Penulis menggelengkan kepala dan menarik napas dalam-dalam. Kemudian teringat di saat-saat pertama bertemu, berkenalan, dan berteman dengan Hambali di awal tahun 1990-an di Malaysia. Di sebuah
kota kecil, Banting, Selangor, ketika mengunjungi sahabat lama sekampung yang telah lama mukim di Malaysia. Dia mengenalkan saya dengan seorang pria tambun dengan jenggot lebat, yang berprofesi sebagai pedagang kaki lima. Dengan ciri khas senyum dan suaranya yang dalam, dia memperkenalkan namanya: Hambali.



Sejak perkenalan itu Hambali sering mengunjungi apartemen saya di Petaling Jaya, pinggiran
Kuala Lumpur. Kami sering bertukar pikiran, dan sesekali dia meminta bantuan untuk kepentingan bisnis kaki limanya. Jenis dagangannya berganti-ganti, sebentar menjual kebab, jamu, madu, ataupun barang-barang produk Indonesia. Kadang kala Hambali berprofesi sebagai kontraktor kecil-kecilan, bahkan dia sempat menjadi makelar untuk menjualkan mobil bekas penulis.

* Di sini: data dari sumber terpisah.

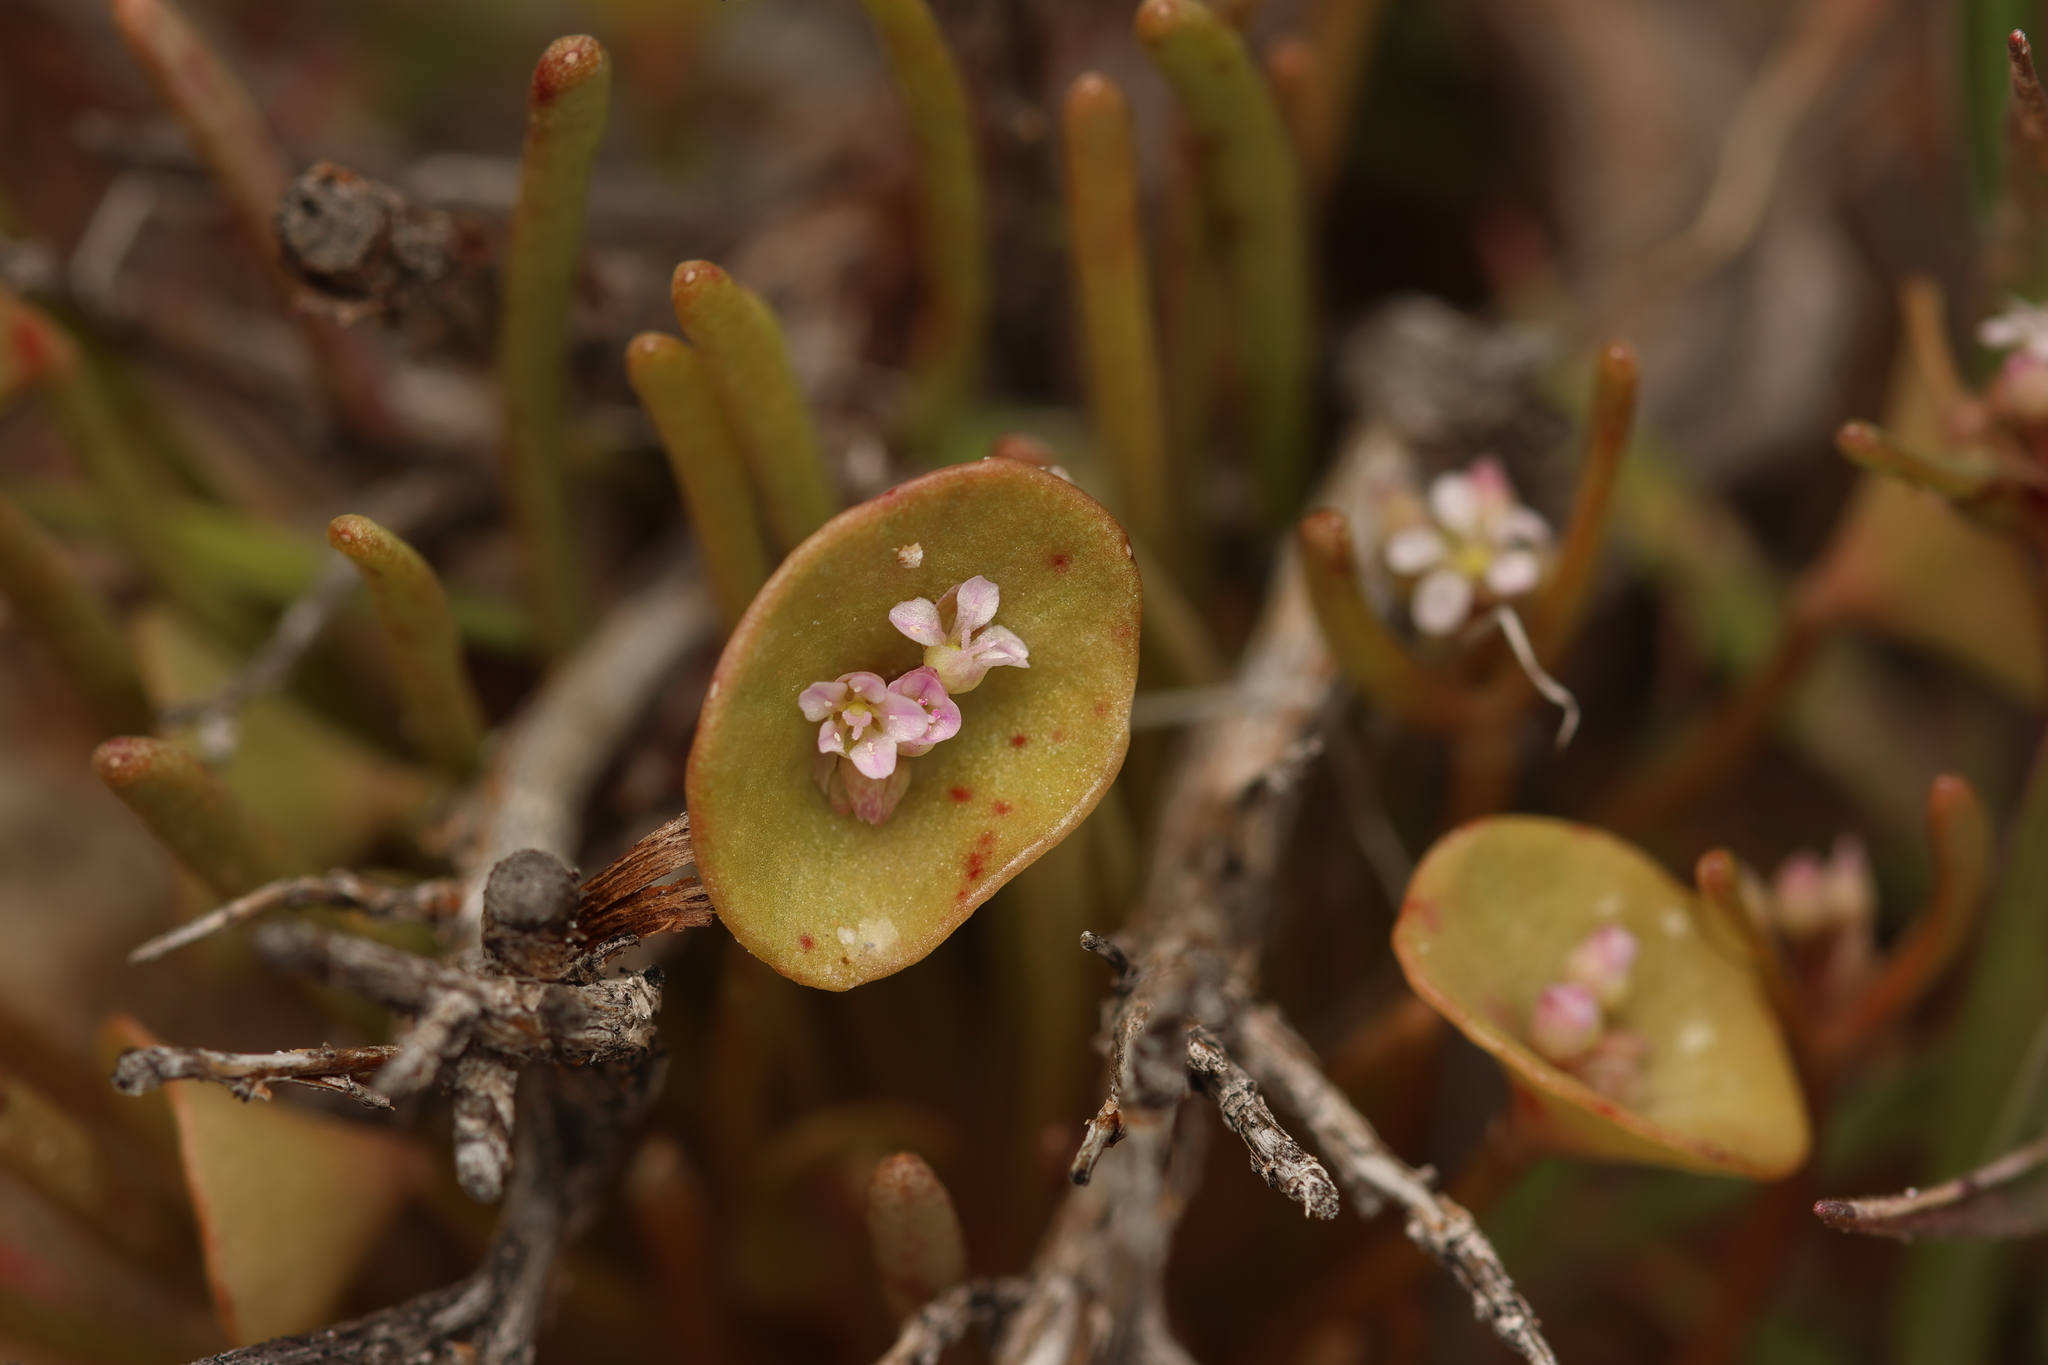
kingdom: Plantae
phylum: Tracheophyta
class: Magnoliopsida
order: Caryophyllales
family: Montiaceae
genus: Claytonia
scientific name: Claytonia parviflora
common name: Indian-lettuce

Hambali hanyalah tamatan madrasah aliyah di Kampung asalnya, Cianjur, Jawa Barat. Di kalangan seprofesinya dia dikenal dengan panggilan Encep. Tidak pernah mengecap pendidikan tinggi, tidak fasih berbahasa Inggris dan Arab. Sosoknya tidak ada bedanya dengan para perantau dari
Indonesia yang mencari peruntungan di negeri jiran sebagaimana layaknya para TKI dan TKW. Bukan seorang aktivis ataupun cendekiawan, ataupun orator yang memiliki banyak pengikut. Konon dia pernah pergi berjihad ke Afghanistan, dan mengorganisasi bantuan kemanusiaan untuk para mujahidin di Ambon dan Maluku. Penulis tidak begitu jelas, bagaimana dia tiba-tiba menjadi "murid" dan bisa tinggal berdekatan dengan Ba'asyir di Banting. Seorang teman menceritakan bagaimana Hambali berusaha mencari jalan agar selalu dekat dengan Ba'asyir.

 


Hambali dan Tgk Fauzi Hasbi


Tetangga dan teman-temannya sering melihat Hambali berhubungan dengan Tgk Fauzi Hasbi (Abu Jihad) yang dibunuh secara misterius di Maluku. Menurut beberapa saksi yang tinggal berdekatan dengannya, Tgk Fauzi sering menginap di rumah Hambali dan memiliki hubungan yang sangat dekat. Hal ini diakui Tgk Fauzi pada sebuah acara di stasiun TV nasional. Sosok Tgk Fauzi mungkin dapat menyingkap siapa sebenarnya Hambali dan hubungannya dengan para pelaku bom
Bali.



Tentang profil Tgk Fauzi Hasbi, Ketua Tanfiziyah Majelis Mujahiddin Indonesia (MMI) Irfan S Awwas dalam tulisannya di Jawa Pos edisi Jumat 27 Desember 2002 berjudul "ICG dan Kesaksian Sidney Jones", menulis: "Laporan itu hanya menggambarkan bahwa Tgk Fauzi Hasbi masih menjalin komunikasi dengan Sjafrie hingga kini. Juga digambarkan Hasbi punya kedekatan dengan AM Hendropriyono (kepala BIN) ... bahkan dengan banyak petinggi militer aktif dan purnawirawan seperti Wiranto. Karena itulah, GAM pimpinan Tgk Fauzi Hasbi oleh kalangan Islam pergerakan disebut GAM made in militer untuk membedakannya dengan GAM lainnya."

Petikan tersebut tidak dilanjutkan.